PhRMA’s attorneys argue the 340B statute does mention distribution, despite the Third Circuit ruling.

The group also points to a US Supreme Court case Astra USA Inc. v. Santa Clara County, in which the high court said federally funded medical clinics and hospitals can’t bring breach of contract actions against drugmakers that participate in the 340B program.

The group argues that the Eighth Circuit case is similar in that Act 1103 is incompatible with the 340B statutory regime.

“The US Supreme Court has already explained how important the 340B program is and why it has to be controlled by a federal agency at the federal level,” Perry said.

State Moves

Other states like Connecticut, Iowa, and Nevada have enacted legislation relating to the 340B program, but with a focus on the practices of pharmacy benefit managers.
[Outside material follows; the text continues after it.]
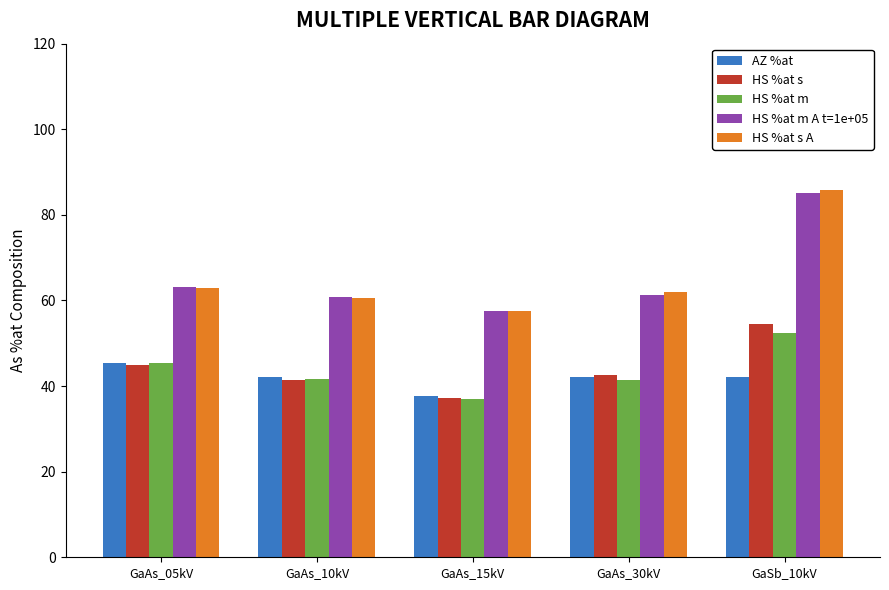

What are all the series names shown in the legend?

AZ %at, HS %at s, HS %at m, HS %at m A t=1e+05, HS %at s A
Arkansas and Louisiana are still the only two states with laws focused on prohibiting drugmakers from denying the delivery of 340B drugs at a discount pharmacy.

The American Hospital Association, the Arkansas Hospital Association, and 340B Health, a nonprofit representing program participants, filed an amicus briefin April at the Eighth Circuit backing Arkansas. If drug manufacturers refuse to provide 340B discounts on drugs dispensed through contract pharmacies, hospitals in the state like Ozarks Community Hospital of Gravette and St. Bernards CrossRidge Community Hospital will struggle to keep their doors open, the groups said.

The case involves “the first time a state has exercised its own power,” Chad Golder, deputy general counsel for the American Hospital Association, said about the Arkansas law.

“Congress left this area unregulated—left the area of distribution of drugs and the use of contract pharmacy relationships,” Golder said. “They left that open to the states to regulate, so we will see see what happens nationally.”

The case is Pharmaceutical Research and Mfrs of America v. Alan McClain, 8th Cir., No. 22-3675.